In questo articolo, non considereremo come riparare un inverter per laptop con le nostre mani, ne parleremo la prossima volta. In questo articolo, stiamo parlando in particolare della riparazione da soli di una matrice per laptop.
E così abbiamo smontato la matrice dal coperchio, l'abbiamo capovolta e quello che vediamo è una scheda su cui ci sono molti diversi componenti SMD.
Togliamo la pellicola del pannello isolante e iniziamo a suonare l'alimentatore della vostra matrice, infatti, questo può essere fatto dalla presa, con il metodo di composizione.Per conoscere la resistenza di ogni contatto, utilizzeremo la scheda di pinout.
Hai trovato una catena rotta?

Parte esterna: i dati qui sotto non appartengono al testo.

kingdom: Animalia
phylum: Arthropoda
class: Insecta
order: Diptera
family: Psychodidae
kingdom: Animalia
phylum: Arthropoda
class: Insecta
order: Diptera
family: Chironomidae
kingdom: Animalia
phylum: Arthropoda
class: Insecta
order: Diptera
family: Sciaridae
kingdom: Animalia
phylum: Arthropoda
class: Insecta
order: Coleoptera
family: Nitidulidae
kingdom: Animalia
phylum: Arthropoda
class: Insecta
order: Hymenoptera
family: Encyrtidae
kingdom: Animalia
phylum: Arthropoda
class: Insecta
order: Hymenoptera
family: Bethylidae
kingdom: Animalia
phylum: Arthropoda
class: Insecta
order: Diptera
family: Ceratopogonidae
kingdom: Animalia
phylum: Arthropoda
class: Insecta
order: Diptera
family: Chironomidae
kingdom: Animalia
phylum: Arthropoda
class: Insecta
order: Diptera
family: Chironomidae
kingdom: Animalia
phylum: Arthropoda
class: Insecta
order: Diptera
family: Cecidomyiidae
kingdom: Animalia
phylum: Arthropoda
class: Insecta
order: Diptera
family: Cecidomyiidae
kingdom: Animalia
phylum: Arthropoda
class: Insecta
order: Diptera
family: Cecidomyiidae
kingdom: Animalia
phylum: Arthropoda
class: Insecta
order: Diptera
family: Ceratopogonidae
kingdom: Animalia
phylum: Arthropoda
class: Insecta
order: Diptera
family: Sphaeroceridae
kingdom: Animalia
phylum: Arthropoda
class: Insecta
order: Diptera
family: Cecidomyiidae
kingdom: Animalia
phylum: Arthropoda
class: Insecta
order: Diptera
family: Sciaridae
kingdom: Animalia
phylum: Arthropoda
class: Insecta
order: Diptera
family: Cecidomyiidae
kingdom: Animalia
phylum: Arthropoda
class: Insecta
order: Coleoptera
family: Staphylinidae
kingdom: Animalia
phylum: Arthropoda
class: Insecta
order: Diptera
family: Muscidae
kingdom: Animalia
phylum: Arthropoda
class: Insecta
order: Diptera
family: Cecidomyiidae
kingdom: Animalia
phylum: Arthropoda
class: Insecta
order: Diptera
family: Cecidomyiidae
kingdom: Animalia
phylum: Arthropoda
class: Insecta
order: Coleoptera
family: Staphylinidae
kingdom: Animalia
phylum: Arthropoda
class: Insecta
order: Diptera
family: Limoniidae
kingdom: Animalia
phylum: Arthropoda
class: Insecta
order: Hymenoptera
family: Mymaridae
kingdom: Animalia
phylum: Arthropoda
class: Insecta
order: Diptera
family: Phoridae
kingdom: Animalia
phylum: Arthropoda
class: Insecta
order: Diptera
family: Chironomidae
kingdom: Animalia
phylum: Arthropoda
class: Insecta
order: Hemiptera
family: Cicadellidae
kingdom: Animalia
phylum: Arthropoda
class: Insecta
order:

Ottimo, scopriamo dal datasheet di cosa è responsabile e cambiamo l'elemento a cui appartiene.
Quando si salda su una matrice, la cosa principale da tenere in considerazione è la temperatura. Saldare con leghe di Rose o Wood a una temperatura non superiore a 150 gradi. la plastica dietro la scheda può sciogliersi e in generale la temperatura può danneggiare il dispositivo.
Se tutti gli elementi sulla scheda sono a posto, dovresti controllare le sorgenti luminose, se tutto è semplice con i LED, applica la fonte di alimentazione alla striscia LED e tutto diventerà immediatamente chiaro, quindi devi lavorare con le lampade attraverso un inverter poiché la tensione sulle lampade è di circa 1000 Volt!
| Video (clicca per riprodurre). |
Non allarmarti, non è pericoloso perché la corrente è debole, se l'inverter non fornisce alimentazione alle lampade a matrice, è necessario cercare problemi da esso, ma parleremo della riparazione dell'inverter in articoli futuri, in questo abbiamo esaminato come è possibile riparare un laptop matrice con le tue mani. Se non sei sicuro delle tue capacità, è meglio contattare gli specialisti del nostro centro di assistenza Devpoint Hardware.